“It’s a domestic – we don’t get involved in domestics.”
That, or something very similar, would have been the response of most police officers called to a domestic abuse incident back in the 1980s, when I began practising. The police weren’t interested, leaving victims of domestic abuse to seek their own remedies, through the civil courts.
How times have changed. Victims can still seek their own remedies, but nowadays the police, and the Crown Prosecution Service (CPS), take a rather different attitude to the issue of domestic abuse.
The change was evidenced this week, with the publication of the tenth annual edition of the CPS’s Violence Against Women and Girls (VAWG) report, for 2016-17. Obviously, much of the content of the report does not relate directly to family matters, but there are a number of statistics that are of particular interest.
Firstly, the report tells us that in 2016-17 domestic abuse, rape and sexual offences accounted for 19.3 per cent of the CPS’s total caseload. This is up from just 7.1 per cent in 2007-08, a very significant increase. And of that 19.3 per cent, more than 80 per cent of those crimes were domestic abuse related. In short, domestic abuse crimes have risen from what was probably an insignificantly small percentage of the caseload of the CPS when it began operating in 1986 to nearly a sixth of its caseload now.
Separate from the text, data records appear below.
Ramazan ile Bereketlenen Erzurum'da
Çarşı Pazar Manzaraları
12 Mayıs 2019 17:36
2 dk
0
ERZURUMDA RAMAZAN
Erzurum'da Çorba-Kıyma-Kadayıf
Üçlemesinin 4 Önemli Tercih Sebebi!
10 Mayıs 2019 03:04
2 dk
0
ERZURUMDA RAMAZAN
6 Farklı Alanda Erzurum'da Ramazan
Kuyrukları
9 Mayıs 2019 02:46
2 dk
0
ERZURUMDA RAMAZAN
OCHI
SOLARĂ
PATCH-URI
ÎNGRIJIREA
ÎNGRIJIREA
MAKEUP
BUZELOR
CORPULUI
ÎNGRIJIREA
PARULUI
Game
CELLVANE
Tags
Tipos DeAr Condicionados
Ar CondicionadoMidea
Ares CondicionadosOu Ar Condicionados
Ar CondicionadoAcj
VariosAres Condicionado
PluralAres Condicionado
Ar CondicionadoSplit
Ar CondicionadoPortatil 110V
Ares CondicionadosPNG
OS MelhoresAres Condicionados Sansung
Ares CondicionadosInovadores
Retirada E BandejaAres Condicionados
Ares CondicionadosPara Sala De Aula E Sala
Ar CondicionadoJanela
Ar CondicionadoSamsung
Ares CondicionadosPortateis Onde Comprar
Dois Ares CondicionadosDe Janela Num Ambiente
In terms of numbers, there were 70,853 convictions for domestic abuse related offences in 2016-17, up from 43,977 in 2007-08. Even accounting for repeat offenders, that is by any account a large number of people being punished for domestic abuse, surely sending out a clear message that society will not tolerate such crimes – in clear contrast to the situation back in the 1980s.
By way of comparison, the number of applications to the civil (i.e. family) courts for non-molestation and occupation orders over the last year (July 2016 – June 2017) was 24,160, with a total of 26,475 orders being made (non-molestation and occupation orders being counted separately). In other words, the burden of dealing with domestic abuse has moved from the civil to the criminal courts. Whereas previously it was virtually a matter exclusively for the civil courts, now it is primarily a matter for the criminal courts.
The CPS report is not all good news, though. The report shows a decrease in domestic abuse prosecutions and convictions compared with 2015-16, following a two-year fall in referrals of domestic abuse from the police to the CPS. The CPS say that ‘cross-governmental work with the police is underway to address this fall’.
Leaving that point aside, the question must be: is it a good thing that domestic abuse is now primarily being dealt with by the criminal justice system?
Personally, I think the answer is ‘yes’, for two main reasons.
Firstly, as mentioned above, it sends out a clear message to potential abusers: society will not tolerate your actions. What was once swept under the carpet is now out in the open: domestic abuse is a crime. This must surely be the ultimate way to deter anyone from abusing their partner, and one would hope that it will ultimately result in a significant reduction in the incidence of domestic abuse.
The second reason is a point I have raised here before. Back in January 2015 I said this:
“When I was practising I was always worried that a domestic violence injunction was just a piece of paper and that, unlike the presence of a police officer or two, it was unlikely to deter the determined abuser. Hopefully, the full involvement of the police and the criminal justice system will help to discourage abusers and reduce the scourge of domestic violence.”
Let us hope that this turns out to be the case, that abusers are discouraged and that victims are better protected.